Differences and Important Points
Let's summarize the differences and important points in a table:
| Aspect | Chord with Given Midpoint | General Chord |
|---|---|---|
| Definition | A line segment with endpoints on the ellipse and a specified midpoint. | A line segment with endpoints on the ellipse, but no specific midpoint is given. |
| Equation | ( \frac{x x_1}{a^2} + \frac{y y_1}{b^2} = 1 ) | Varies depending on the endpoints and the ellipse's equation. |
| Midpoint | Given ((x_1, y_1)) | Calculated using the endpoints of the chord. |
| Use | Solving problems where the midpoint is known or needs to be found. | General analysis of chords on an ellipse. |
Examples
Example 1: Finding the Equation of a Chord
Given an ellipse with (a = 5) and (b = 3), find the equation of the chord whose midpoint is ((2, 1)).
Solution:
Using the formula for the equation of the chord with midpoint ((x_1, y_1)), we have:
$$ \frac{x \cdot 2}{5^2} + \frac{y \cdot 1}{3^2} = 1 $$
Simplifying, we get:
$$ \frac{2x}{25} + \frac{y}{9} = 1 $$
Multiplying through by the common denominator (225), we obtain:
$$ 18x + 25y = 225 $$
This is the equation of the chord with midpoint ((2, 1)) on the given ellipse.

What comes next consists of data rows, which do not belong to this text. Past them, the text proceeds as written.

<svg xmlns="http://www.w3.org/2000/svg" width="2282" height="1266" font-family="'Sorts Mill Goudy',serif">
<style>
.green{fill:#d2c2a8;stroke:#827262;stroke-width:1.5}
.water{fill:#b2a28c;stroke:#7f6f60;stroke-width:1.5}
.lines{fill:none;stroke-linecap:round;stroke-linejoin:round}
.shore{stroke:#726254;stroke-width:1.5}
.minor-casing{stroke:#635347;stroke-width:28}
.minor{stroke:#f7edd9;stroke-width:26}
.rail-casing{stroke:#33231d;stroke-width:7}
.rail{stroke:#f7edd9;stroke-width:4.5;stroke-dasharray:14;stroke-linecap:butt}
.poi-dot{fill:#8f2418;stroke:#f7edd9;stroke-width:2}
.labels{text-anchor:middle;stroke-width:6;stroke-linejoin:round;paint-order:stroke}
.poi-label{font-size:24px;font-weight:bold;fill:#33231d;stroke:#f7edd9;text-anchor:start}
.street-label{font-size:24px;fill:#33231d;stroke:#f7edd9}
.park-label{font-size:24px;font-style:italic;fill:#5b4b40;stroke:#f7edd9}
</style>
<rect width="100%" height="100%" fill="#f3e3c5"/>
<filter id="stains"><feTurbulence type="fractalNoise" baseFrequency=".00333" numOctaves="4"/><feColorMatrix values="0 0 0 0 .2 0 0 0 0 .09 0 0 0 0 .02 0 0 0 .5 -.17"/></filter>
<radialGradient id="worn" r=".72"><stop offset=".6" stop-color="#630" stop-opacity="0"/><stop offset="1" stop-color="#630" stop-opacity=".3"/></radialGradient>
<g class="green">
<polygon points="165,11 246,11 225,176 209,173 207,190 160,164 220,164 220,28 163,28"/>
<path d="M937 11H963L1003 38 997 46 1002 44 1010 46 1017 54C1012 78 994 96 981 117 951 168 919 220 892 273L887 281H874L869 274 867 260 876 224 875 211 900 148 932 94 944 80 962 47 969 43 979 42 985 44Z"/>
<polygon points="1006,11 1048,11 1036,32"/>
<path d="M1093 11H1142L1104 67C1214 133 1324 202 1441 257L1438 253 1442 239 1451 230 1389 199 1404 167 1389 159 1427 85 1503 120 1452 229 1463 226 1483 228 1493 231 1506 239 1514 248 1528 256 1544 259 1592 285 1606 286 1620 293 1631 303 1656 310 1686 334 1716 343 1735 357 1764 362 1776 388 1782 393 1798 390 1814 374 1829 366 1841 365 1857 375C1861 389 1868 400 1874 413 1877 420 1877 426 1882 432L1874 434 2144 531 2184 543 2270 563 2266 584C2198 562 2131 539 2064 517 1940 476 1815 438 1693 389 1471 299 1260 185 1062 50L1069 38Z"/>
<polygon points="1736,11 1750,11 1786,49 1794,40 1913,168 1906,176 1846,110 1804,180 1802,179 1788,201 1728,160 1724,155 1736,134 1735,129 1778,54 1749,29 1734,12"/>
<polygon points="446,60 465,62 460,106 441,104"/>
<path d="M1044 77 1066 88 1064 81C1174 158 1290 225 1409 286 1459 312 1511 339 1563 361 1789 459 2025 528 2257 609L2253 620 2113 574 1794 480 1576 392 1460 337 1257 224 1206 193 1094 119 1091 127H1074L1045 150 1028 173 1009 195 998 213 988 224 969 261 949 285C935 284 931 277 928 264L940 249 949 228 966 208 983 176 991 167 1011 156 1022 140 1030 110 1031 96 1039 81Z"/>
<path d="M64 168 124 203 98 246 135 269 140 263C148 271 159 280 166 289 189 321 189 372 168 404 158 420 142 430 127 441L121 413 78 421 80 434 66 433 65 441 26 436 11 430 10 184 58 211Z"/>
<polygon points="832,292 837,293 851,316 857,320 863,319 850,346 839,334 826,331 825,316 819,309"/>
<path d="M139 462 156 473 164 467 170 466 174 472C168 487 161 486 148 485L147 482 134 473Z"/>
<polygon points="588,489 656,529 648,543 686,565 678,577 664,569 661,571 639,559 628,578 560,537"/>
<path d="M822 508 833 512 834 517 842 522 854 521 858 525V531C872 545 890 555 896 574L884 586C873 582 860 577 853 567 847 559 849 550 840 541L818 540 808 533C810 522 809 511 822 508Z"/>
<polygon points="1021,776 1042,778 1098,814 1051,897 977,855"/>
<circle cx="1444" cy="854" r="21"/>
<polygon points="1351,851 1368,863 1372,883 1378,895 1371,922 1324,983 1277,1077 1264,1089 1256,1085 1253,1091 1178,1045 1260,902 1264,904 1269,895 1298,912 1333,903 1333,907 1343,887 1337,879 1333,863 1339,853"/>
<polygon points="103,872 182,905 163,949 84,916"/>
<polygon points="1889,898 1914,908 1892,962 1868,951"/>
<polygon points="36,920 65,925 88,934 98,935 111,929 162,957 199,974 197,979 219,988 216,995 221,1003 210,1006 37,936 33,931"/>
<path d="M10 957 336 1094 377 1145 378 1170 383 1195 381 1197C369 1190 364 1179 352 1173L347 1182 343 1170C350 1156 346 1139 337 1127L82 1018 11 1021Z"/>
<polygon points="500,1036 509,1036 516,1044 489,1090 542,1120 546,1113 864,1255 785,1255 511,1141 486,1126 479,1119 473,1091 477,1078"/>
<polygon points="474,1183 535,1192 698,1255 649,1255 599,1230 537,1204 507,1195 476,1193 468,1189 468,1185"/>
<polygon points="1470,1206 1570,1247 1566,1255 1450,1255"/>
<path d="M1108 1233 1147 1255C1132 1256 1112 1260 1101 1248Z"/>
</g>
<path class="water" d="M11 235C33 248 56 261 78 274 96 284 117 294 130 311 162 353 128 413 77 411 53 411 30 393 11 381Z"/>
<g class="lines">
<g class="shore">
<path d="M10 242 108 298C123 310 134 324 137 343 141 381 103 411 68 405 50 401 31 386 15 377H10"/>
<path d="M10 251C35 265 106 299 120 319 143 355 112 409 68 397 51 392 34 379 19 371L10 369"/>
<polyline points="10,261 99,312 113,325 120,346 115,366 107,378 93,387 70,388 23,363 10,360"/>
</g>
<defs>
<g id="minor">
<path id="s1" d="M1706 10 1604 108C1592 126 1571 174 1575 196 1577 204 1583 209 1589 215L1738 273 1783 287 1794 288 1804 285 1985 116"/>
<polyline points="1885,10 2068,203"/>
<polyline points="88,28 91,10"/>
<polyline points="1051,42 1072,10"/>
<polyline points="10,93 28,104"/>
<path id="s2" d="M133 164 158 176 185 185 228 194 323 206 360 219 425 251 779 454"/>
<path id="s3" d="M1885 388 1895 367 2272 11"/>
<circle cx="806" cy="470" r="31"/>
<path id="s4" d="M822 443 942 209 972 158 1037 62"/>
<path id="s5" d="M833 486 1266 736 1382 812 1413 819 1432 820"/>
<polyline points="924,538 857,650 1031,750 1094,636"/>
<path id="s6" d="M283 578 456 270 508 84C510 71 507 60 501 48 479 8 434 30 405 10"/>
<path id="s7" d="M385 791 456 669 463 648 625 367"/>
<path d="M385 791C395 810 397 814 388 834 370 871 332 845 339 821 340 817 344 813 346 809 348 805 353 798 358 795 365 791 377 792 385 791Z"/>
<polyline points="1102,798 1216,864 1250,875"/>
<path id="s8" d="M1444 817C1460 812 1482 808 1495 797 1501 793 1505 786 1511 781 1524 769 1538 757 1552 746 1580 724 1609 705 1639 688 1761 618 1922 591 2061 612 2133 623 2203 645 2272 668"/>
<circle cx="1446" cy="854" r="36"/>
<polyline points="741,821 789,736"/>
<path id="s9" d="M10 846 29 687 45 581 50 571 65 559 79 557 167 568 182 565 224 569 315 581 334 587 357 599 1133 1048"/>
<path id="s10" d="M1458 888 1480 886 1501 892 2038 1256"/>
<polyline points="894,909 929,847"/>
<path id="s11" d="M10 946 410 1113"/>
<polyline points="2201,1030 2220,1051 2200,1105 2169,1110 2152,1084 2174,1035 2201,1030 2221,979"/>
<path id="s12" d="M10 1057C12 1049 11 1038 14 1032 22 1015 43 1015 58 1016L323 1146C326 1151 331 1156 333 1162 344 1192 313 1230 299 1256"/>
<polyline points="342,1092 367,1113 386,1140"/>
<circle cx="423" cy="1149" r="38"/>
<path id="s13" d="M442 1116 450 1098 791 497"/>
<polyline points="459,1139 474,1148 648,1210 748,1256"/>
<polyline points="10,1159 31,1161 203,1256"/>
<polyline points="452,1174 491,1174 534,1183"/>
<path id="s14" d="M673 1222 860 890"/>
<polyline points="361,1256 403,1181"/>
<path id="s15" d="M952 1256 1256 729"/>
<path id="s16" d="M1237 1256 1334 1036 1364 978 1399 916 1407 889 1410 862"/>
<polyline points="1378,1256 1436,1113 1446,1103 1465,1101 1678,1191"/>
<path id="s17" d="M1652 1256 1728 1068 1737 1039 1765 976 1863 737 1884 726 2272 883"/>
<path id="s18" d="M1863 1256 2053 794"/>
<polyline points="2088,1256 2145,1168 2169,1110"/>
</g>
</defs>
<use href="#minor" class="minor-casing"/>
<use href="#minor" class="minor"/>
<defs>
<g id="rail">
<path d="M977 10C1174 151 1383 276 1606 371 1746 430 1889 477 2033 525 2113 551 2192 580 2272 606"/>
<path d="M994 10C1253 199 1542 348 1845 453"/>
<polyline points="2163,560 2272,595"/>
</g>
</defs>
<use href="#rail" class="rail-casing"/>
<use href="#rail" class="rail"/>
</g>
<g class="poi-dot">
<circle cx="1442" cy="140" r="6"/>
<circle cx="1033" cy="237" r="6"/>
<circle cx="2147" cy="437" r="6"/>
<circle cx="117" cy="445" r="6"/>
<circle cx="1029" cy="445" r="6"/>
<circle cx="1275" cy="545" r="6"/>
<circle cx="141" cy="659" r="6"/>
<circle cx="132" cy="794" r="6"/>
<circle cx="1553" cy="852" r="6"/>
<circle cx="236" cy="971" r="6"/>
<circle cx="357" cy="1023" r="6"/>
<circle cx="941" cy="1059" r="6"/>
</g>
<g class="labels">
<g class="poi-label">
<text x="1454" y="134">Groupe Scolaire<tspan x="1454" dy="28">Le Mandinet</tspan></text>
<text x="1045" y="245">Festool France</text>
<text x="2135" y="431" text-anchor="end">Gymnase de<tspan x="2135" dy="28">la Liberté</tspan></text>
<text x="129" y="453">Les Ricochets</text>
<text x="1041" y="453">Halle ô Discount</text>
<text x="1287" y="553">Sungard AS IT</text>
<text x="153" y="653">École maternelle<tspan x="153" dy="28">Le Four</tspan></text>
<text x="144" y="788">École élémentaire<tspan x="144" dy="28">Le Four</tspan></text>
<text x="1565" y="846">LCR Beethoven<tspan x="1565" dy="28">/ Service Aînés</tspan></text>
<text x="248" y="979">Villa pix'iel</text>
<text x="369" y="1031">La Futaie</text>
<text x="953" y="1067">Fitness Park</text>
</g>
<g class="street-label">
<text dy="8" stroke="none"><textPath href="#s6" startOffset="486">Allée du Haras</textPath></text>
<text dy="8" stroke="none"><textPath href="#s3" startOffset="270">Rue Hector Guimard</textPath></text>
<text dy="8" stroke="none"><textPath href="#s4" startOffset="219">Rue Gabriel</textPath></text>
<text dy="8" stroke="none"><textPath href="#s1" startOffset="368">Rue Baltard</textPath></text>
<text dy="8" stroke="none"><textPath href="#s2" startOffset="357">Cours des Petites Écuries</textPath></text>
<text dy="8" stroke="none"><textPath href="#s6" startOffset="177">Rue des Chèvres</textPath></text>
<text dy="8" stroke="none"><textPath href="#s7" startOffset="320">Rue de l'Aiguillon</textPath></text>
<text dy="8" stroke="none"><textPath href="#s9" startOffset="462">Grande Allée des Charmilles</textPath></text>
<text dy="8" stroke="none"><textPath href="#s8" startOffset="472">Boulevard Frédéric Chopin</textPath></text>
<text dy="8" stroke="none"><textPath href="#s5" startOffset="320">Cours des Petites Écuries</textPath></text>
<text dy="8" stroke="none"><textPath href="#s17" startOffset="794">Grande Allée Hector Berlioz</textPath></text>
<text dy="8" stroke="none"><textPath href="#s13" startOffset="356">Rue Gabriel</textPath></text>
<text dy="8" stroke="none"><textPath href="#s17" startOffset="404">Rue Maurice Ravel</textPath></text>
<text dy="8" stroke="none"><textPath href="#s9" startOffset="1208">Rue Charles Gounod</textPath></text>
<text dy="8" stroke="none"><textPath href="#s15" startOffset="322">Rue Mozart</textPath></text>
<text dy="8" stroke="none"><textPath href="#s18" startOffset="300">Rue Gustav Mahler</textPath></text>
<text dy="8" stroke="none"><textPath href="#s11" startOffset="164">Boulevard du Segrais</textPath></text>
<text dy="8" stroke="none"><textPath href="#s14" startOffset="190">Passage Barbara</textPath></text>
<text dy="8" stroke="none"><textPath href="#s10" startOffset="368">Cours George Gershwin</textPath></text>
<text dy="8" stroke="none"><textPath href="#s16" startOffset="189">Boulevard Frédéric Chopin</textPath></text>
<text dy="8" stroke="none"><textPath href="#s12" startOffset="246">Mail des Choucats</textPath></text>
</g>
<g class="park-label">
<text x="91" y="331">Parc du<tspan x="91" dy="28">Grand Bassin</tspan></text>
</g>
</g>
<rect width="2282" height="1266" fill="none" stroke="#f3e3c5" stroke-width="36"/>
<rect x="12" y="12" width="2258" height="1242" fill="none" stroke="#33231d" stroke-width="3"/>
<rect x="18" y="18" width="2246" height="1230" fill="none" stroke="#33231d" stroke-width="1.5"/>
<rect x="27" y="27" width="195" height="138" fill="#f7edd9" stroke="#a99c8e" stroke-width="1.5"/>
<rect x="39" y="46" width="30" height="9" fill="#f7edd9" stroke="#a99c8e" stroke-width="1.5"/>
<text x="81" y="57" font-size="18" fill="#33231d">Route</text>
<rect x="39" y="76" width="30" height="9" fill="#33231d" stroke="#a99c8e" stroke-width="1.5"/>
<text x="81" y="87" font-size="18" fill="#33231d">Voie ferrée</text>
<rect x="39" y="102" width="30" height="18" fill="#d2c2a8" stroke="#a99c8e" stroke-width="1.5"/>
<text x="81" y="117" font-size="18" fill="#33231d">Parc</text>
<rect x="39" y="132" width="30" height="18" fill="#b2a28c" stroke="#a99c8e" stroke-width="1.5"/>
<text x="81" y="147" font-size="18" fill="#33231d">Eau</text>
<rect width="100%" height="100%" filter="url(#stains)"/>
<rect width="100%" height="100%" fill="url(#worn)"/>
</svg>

Example 2: Verifying a Point on the Chord
Verify if the point ((5, 4)) lies on the chord of the ellipse (\frac{x^2}{25} + \frac{y^2}{9} = 1) with midpoint ((2, 1)).
Solution:
The equation of the chord is (18x + 25y = 225). Substituting the point ((5, 4)) into the equation:
$$ 18 \cdot 5 + 25 \cdot 4 = 90 + 100 = 190 $$
Since (190 \neq 225), the point ((5, 4)) does not lie on the chord.
Understanding the equation of a chord with a given midpoint is essential for solving problems related to the geometry of ellipses. It allows us to find the specific line segment that connects two points on the ellipse and passes through a particular midpoint.